Ajda Pekkan 47 yıl önce (1964) Tanju Gürsu ile "Kaynana Zırıltısı"nda
Ajda Pekkan'ın ilk filmini izlediğimde henüz ilk okula gidiyordum...
Çirkin, kocaman ağızlı, koca kafalı, iri yarı, çam yarması gibi bir kadındı...
Yahu ben dede oldum görüntü olarak, Ajda Hanım sanırsınız "Dişi Benjamin Button"...
Biz yaşlanıyoruz, o gençleşiyor...
Halen çıtır gibi...
Dikkat "gibi"...
Tabii ki asla "çıtır" değil olamaz da...
Ama be mübarek Hanımefendi...
Ziyaretine gittiğin, acılarını, yoksulluklarını paylaşacağın o insanlar aç be aç!..

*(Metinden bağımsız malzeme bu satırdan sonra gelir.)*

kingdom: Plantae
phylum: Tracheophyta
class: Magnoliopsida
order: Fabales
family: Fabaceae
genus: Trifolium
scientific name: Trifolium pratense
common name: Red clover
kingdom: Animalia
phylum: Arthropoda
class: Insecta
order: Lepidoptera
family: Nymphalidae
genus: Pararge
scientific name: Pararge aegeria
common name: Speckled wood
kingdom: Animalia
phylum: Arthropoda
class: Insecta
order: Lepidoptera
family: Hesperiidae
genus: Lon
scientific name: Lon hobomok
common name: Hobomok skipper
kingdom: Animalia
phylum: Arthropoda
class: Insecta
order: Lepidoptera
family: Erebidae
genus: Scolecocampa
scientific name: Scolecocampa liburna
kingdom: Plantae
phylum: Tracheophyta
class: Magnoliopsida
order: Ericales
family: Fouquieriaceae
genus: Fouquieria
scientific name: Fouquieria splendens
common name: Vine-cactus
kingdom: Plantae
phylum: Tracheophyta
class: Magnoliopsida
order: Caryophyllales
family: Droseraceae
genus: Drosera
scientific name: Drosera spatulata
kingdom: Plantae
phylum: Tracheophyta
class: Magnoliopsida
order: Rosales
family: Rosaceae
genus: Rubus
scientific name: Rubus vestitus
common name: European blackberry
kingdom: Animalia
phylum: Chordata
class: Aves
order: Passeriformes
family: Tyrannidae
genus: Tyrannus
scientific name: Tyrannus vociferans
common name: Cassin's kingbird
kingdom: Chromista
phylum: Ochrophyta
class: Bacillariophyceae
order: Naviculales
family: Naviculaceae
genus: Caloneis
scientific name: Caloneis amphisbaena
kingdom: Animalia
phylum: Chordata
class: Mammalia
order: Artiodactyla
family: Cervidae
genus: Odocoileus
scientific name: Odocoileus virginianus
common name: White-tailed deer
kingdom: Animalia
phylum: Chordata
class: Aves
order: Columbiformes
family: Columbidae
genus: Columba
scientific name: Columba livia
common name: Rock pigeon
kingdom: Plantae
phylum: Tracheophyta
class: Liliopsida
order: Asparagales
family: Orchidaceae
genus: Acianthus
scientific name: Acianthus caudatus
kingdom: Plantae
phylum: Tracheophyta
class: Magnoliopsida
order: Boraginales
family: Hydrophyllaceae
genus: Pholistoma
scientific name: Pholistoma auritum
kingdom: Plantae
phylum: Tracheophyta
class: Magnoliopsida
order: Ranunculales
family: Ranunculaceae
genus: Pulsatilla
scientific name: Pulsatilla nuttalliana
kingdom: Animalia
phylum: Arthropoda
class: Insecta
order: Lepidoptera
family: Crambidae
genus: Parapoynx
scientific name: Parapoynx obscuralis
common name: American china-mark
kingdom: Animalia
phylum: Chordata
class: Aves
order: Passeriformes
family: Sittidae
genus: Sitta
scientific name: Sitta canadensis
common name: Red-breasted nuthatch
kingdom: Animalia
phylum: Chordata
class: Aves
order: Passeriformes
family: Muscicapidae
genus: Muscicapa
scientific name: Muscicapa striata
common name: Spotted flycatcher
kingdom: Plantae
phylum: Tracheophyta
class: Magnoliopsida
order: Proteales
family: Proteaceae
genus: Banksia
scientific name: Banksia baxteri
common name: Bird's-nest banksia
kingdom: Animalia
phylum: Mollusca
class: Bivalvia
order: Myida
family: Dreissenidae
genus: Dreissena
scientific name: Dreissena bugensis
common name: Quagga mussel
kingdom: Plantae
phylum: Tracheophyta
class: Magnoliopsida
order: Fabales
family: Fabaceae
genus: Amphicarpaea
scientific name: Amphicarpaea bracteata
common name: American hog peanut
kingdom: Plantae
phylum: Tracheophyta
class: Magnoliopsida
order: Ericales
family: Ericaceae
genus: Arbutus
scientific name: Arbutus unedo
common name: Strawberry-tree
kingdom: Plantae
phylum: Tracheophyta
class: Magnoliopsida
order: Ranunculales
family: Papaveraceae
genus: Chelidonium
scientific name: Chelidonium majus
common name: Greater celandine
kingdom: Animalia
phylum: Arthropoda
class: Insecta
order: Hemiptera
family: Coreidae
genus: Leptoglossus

Kuru kemik kalmışlar açlıktan...
Bir kot pantolon çekip ayağına, bir de sıradan bir tişört giysen, sıfır makyajla çıksan karşılarına daha doğru olmaz mı?.
Türk müziğinin çilekeş sanatçısı Haluk Levent ne diyordu hatırlayın...
Sağı sola, solu da sağa koysam da fark etmiyor
"Hangisi ak? Hangisi kara?" nedense bilinmiyor
Yalan....
Dünya durdu, memleket dönüyor, içim yanıyor
Herşey yalan...
Neyse...
Ahmet Çalık gecede, Somalililer için 500.000.-- TL. bağışlamış...
Büyük para...
Helâl olsun...
Daaaaa...
İzleyicinin biri de telefonla bağlanıp, Somali’de deniz korsanları tarafından alıkonulan üç Türk denizciden birisinin akrabası olduğunu söylemiş...
Üç Türk denizcinin akıbetlerinin ne olacağını sormuş...
Somali’ye yapılan yardımın yanı sıra esir alınan denizcilerimize gösterilen ilgisizlikten yakınmış...
Buraya kadar bir şey yok...
Konuşmasına izin vermişler...
Zira izleyicinin söylediklerine kulak asan yok...
Zira gün, Somalili korsanların esir aldığı denizcileri konuşacak gün değil...
Amaaaa...
Ece isimli izleyici bu açıklamalarından sonra AKP’li bakanlarla ilgili konuşmaya başlayıncaaaaaa....
"Durdurun yayını kovulacak var!"...
Birden yayından alınmış izleyici...
Veee...
Stüdyoda soğuk rüzgârlar esmiş...
Ne diyordum?..
Gülmeyecek bu yüzü, neden verdin bana Ya Rab?